Studies have proven that 60% of cats with untreated hyperthyroidism developed frequently severe tachycardia (over 240 min-1). In another study, 10% of cats undergoing thyroidectomy presented with ventricular and atrial dysrhythmias during surgery (Tag & Day 2008). Electrocardiographic changes caused by thyrotoxicity are due to the increased stimulation of the sympathetic nervous system and the stimulatory effect of thyroid hormones on myocardial tissue (Birchard et al. 1984). In cases of cats with hyperthyroidism needing to undergo surgery, it is necessary to induce a euthyroid state and normalise the heart rate before surgery, in order to reduce the risk of perianaesthetic arrhythmias (Peterson et al. 1992, Bond et al. 1988).
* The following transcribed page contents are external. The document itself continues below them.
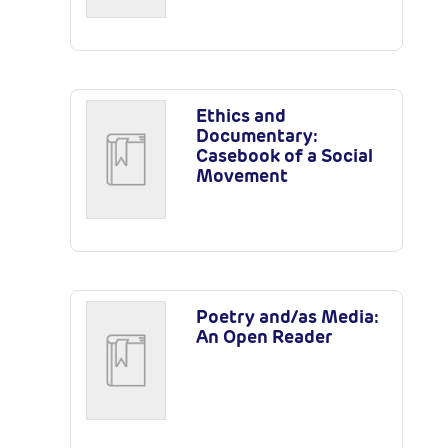
Ethics and
Documentary:
Casebook of a Social
Movement
Poetry and/as Media:
An Open Reader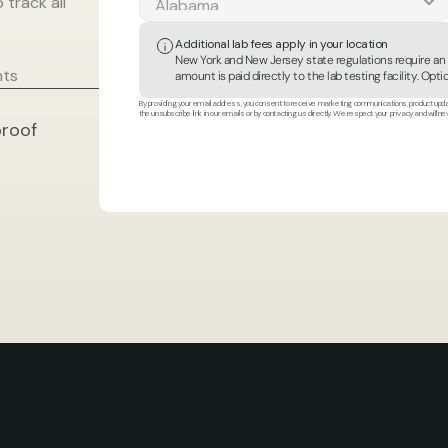
track all 
Additional lab fees apply in your location
New York and New Jersey state regulations require an ad
nts
amount is paid directly to the lab testing facility. Op
By providing your email address, you consent to receive marketing communications, product updat
the unsubscribe link in our emails or by contacting us directly. We respect your privacy and will ne
roof 
ilt
in
collaboration
with
t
Stimulation of the sympathetic nervous system during surgery can be prevented with sufficient analgesia and the appropriate anaesthetic protocol (Casamian 2009).
Disorders of the heart rate during the perianaesthetic period should be anticipated not only in animals with cardiac disease but also in cases undergoing certain surgical procedures which pose a higher risk for the development of arrhythmias, as well as in cases with non-cardiac disorders which undergo surgery. Continuous monitoring is the cornerstone for the identification of critical signs on the ECG and clinical signs of haemodynamic destabilisation, which necessitate the administration of the appropriate supportive and antiarrhythmic medical treatment.
Conflict of interest
The authors declare no conflicts of interest.